The Doctor cleared me for driving on Monday afternoon, and after
forty-five minutes with the Motor Vehicles people at a Registry office in Wetaskiwin;
I had a temporary license, and a new
picture for my new license in which I do not look like a convicted felon!
So I’m driving again. And I had a massage with no serious elevation of blood
pressure. Things are looking up.
Now I have to figure out how to get in some decent walking time
each day, since I don’t have to walk absolutely everywhere to get places. Failed
today: big time rain, and I decided I didn’t want to get wet. The upside of
this is that I get to go back to deep-water exercise in the local pool tonight.
That should do me in! Looking forward to a good sleep.
While I was hospitalized a week or two ago (I can’t remember which
week it was), a nurse heard me snoring from the station, and suggested in the
morning that I might want to check out the sleep clinic in Wetaskiwin. I was
surprised at this, since I went through a sleep clinic in Calgary twenty years
ago, and had minor surgery that was supposed to correct the problem. Since I
lost 60 pounds, I thought the apnea problem was behind me. Apparently not.
Beatrix never complains about my snoring, but then she sleeps like a log. An
apnea problem might explain why I wake up virtually every night sometime after
three, wide awake, and sleep only fitfully after that. So I await a referral to
Dr. York, the local sleep specialist.
I’m feeling like the recovery process is in a tricky stage at the
moment. Without vigilance, I could begin to feel as though I’m totally “cured,”
and could simply forget about it. Then I experience the impact of an incredibly
blank short-term memory, and I remember that I’m not there yet. This morning, I
took my BP cuff to the massage therapist, and used it after a relatively deep
tissue massage to see if my BP was much elevated. Thankfully, it was not, so
that’s small hurdle cleared. I plan to continue the massages, as my back has
become really sore due to not being in shape for walking, etc. I will feel much
better as my muscles tone up with exercise.
I still am careful about sudden heavy exertion. I have tentatively
arranged with two strong neighbourhood girls to help me clear the garage when I
clean it. I know I’m not safely up to lifting all the junk outside and then in
again. I’m bribing them with milk chocolate! And gratitude. They are lovely
kids, and I need to think of some way of rewarding them for their help.

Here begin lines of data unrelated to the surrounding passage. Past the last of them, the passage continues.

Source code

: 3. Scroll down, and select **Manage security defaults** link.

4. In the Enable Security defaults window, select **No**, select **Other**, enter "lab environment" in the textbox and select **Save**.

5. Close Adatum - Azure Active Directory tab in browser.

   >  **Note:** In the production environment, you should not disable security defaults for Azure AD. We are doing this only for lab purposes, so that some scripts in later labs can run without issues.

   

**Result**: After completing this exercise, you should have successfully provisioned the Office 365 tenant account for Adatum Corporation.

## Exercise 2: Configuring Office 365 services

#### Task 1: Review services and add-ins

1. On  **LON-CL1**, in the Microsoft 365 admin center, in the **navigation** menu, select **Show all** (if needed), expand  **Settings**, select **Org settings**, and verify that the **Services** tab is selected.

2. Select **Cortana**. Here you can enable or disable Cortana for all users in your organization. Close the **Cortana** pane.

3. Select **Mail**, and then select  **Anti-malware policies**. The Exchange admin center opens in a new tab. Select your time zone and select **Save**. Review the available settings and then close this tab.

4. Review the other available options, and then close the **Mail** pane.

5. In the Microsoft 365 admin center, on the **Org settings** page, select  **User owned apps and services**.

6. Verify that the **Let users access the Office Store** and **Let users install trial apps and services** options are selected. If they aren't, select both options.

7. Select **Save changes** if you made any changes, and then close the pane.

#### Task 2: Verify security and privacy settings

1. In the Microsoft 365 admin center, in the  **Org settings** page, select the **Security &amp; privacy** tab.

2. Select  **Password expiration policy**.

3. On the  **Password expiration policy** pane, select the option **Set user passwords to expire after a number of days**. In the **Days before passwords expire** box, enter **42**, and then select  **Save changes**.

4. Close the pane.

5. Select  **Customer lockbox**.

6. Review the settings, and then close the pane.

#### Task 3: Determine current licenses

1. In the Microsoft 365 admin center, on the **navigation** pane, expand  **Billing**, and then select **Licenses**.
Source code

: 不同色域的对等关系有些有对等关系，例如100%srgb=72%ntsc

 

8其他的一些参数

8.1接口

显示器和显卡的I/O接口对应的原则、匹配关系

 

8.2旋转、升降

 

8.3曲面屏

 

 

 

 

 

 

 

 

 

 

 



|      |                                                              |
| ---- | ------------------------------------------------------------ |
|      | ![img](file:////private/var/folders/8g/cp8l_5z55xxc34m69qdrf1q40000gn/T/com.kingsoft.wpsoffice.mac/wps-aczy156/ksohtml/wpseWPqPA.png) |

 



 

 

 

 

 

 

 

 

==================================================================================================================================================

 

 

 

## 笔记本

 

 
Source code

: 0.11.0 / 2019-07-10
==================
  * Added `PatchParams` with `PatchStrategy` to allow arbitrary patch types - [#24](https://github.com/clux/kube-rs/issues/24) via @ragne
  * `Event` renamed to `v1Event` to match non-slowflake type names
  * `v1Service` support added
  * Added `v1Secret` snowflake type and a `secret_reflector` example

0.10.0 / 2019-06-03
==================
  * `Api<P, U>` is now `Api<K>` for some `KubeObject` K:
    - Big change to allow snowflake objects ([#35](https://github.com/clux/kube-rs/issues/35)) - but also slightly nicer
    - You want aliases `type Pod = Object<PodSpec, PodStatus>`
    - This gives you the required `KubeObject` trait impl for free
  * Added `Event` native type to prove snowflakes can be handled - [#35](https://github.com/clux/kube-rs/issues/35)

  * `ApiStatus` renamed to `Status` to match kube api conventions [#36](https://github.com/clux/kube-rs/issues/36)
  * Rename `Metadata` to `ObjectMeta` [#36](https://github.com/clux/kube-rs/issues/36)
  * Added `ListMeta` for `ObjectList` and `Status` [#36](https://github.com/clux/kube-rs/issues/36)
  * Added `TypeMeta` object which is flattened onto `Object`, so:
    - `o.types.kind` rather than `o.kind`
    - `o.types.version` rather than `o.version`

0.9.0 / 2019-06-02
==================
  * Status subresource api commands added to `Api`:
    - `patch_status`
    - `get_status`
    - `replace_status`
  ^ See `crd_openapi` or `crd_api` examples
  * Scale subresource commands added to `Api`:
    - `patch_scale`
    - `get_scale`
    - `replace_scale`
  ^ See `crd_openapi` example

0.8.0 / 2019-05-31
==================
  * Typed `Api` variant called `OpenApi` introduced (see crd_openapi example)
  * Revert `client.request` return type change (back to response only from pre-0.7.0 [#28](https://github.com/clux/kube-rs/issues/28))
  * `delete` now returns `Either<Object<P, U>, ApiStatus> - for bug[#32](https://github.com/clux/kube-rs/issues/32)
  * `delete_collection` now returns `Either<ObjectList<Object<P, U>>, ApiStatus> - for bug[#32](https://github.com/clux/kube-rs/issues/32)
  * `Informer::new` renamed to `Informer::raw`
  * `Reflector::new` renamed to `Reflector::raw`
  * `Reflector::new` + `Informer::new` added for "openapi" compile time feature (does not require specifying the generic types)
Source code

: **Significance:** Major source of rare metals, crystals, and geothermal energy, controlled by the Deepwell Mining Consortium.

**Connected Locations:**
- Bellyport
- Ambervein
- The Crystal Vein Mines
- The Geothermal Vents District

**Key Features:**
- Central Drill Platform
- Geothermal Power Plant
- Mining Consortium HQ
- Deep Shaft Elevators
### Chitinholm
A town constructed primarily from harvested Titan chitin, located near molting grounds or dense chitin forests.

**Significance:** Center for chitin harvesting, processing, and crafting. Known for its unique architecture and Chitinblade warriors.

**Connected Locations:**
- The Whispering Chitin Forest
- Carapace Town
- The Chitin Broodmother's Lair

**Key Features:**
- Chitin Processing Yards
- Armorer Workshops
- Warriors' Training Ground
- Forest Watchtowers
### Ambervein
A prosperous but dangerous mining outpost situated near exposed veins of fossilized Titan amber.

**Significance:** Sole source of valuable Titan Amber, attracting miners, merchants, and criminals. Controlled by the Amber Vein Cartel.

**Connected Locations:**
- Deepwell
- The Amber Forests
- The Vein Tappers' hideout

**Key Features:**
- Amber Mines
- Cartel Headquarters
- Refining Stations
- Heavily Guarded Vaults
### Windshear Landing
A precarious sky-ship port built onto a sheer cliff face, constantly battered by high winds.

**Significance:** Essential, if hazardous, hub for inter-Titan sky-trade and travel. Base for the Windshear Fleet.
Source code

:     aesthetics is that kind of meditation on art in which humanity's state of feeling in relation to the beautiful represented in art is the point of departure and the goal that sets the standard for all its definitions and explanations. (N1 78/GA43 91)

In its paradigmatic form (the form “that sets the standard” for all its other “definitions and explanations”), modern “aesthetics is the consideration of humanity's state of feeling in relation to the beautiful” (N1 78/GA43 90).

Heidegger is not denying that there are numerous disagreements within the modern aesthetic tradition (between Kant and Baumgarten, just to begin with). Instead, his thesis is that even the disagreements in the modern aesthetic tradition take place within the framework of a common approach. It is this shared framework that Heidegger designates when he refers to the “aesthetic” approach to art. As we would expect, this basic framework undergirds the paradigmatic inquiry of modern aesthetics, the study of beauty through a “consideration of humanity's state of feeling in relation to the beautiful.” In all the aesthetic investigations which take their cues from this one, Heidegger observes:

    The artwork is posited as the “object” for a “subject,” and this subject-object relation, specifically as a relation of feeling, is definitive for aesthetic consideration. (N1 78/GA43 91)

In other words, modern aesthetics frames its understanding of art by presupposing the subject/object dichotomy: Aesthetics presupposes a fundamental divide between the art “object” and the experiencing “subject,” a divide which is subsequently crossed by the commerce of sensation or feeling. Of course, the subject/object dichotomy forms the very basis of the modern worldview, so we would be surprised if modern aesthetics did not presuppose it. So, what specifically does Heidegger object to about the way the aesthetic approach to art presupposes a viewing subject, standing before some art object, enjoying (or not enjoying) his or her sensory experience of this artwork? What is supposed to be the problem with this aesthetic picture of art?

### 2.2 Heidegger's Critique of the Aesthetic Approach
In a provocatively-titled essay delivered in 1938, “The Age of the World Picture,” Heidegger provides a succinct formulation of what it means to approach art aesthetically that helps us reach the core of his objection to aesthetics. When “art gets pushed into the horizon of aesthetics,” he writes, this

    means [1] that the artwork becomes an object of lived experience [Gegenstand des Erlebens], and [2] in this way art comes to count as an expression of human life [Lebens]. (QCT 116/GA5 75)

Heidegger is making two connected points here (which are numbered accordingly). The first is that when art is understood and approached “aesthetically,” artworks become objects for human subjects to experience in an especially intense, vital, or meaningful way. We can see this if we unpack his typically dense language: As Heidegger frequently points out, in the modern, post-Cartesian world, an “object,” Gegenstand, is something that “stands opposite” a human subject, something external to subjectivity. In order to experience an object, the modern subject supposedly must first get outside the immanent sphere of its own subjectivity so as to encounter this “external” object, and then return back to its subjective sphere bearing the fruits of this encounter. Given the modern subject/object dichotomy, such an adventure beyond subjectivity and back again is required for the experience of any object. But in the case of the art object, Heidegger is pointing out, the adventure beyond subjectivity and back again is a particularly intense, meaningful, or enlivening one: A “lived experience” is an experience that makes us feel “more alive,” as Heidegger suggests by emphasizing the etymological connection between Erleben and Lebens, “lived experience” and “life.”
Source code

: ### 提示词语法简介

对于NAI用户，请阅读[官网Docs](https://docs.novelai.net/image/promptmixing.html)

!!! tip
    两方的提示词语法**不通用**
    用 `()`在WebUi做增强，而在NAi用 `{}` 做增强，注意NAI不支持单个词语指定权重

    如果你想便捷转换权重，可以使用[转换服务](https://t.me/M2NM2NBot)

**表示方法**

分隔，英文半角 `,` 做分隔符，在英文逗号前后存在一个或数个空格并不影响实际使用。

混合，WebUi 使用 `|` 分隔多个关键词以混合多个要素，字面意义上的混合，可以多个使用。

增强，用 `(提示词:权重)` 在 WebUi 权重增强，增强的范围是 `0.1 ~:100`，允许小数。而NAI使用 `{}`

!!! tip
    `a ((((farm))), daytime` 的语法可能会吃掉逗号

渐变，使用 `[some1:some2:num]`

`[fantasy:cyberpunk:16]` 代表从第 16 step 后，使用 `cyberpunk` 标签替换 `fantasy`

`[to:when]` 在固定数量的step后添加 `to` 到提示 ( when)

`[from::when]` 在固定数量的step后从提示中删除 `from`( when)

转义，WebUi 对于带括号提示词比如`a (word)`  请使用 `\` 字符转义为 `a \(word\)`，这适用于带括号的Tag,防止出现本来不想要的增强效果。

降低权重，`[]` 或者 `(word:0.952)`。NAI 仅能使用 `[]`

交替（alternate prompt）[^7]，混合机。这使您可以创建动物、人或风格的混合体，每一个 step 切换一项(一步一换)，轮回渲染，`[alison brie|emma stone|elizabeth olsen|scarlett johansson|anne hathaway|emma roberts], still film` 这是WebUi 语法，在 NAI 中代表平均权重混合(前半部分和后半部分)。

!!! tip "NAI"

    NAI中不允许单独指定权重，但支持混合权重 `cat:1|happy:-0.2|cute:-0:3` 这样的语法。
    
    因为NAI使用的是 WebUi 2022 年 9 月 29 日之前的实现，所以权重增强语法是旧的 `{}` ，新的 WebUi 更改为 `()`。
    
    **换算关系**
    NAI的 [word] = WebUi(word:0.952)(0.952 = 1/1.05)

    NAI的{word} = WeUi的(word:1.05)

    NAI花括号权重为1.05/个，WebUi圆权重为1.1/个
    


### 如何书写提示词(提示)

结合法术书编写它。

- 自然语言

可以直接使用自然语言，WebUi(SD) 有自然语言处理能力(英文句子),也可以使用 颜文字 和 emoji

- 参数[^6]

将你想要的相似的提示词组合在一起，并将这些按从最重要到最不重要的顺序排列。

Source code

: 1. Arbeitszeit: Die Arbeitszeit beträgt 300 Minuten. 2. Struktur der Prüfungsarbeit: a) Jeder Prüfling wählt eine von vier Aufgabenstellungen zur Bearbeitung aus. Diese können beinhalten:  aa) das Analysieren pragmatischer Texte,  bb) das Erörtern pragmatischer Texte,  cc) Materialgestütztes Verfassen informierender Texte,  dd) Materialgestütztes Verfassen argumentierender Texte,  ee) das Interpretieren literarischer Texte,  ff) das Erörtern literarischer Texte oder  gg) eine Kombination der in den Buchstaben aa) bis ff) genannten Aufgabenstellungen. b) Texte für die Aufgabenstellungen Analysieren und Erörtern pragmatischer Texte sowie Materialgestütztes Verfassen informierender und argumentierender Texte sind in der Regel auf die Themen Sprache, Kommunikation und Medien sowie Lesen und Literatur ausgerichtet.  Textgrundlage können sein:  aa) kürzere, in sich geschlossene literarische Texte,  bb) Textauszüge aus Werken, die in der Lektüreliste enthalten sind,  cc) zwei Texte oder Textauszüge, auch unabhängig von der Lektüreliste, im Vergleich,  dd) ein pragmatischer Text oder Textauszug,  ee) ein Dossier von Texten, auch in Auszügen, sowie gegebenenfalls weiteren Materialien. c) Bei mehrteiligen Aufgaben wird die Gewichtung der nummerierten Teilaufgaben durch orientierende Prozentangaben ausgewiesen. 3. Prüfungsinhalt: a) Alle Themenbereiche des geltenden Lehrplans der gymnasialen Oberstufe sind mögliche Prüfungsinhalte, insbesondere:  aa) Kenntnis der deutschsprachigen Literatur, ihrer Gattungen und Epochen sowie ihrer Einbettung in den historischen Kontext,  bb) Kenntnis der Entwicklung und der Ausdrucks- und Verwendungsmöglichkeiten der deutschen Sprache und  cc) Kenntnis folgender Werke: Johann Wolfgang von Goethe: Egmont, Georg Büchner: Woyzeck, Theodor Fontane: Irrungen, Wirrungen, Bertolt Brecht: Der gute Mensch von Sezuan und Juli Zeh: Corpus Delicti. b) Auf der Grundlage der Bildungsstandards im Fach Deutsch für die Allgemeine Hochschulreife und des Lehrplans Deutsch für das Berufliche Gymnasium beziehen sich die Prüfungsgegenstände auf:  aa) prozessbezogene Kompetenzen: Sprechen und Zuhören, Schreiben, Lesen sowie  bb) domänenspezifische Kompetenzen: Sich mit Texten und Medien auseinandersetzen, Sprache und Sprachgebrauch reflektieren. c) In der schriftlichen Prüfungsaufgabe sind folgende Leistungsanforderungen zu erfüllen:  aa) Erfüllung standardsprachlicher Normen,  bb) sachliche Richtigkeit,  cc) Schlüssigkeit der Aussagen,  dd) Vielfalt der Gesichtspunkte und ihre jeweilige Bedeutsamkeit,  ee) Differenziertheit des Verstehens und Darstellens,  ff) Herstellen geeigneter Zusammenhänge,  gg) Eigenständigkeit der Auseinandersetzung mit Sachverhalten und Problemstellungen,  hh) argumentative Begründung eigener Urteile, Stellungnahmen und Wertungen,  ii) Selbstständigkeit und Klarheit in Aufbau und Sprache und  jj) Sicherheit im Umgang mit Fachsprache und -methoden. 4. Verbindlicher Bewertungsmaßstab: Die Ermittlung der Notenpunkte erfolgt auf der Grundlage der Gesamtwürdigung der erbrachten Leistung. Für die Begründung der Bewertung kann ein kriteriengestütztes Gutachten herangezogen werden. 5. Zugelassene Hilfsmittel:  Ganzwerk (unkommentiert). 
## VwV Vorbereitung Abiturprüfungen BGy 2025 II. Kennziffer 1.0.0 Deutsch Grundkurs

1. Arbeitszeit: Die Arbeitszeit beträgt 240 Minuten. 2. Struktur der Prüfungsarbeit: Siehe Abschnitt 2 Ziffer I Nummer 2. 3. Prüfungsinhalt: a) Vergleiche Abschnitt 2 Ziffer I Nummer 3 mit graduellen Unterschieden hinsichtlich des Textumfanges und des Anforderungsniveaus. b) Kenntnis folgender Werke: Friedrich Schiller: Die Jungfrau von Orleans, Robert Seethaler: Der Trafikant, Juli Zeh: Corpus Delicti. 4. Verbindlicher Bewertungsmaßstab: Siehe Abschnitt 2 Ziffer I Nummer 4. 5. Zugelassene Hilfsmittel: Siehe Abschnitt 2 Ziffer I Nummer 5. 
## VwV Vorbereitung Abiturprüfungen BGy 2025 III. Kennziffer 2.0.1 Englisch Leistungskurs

I’m enjoying the fact that I lost six pounds during the five-day
liquid diet, so I’m back down to my regular 160. I want to stay there if I can.
I feel much better when a bit less plump.
Beatrix’ surgery is coming up this next Monday, and I am relieved
that I can drive her in. I’ve located a place where we can stay if we have to
go in the night before, thanks to Helen Chan, a hospital chaplain colleague in
Edmonton. We also have a date Friday night to see a Burlesque show in which an
old work colleague of mine is involved. Well, our relationship is “old” – she is
not. It fascinates me that these relatively traditional sounding women all
express their exhibitionist side through burlesque! Many of them are
professional women, and this group is a kind of club, very feminist in nature,
where groups band together to do classic burlesque! It’s not stripping, as the
tacky clubs have it, but undressing tastefully, and sometime completely, to
music. It sounds fascinating…and hot as well. I can hardly wait. As my old
professor Davey Owens said about reading Lady Chatterley’s Lover way
back in the 50’s – “It gave me one or two reassuring experiences…!” I’ll keep
you posted on the impact on…my blood pressure at least!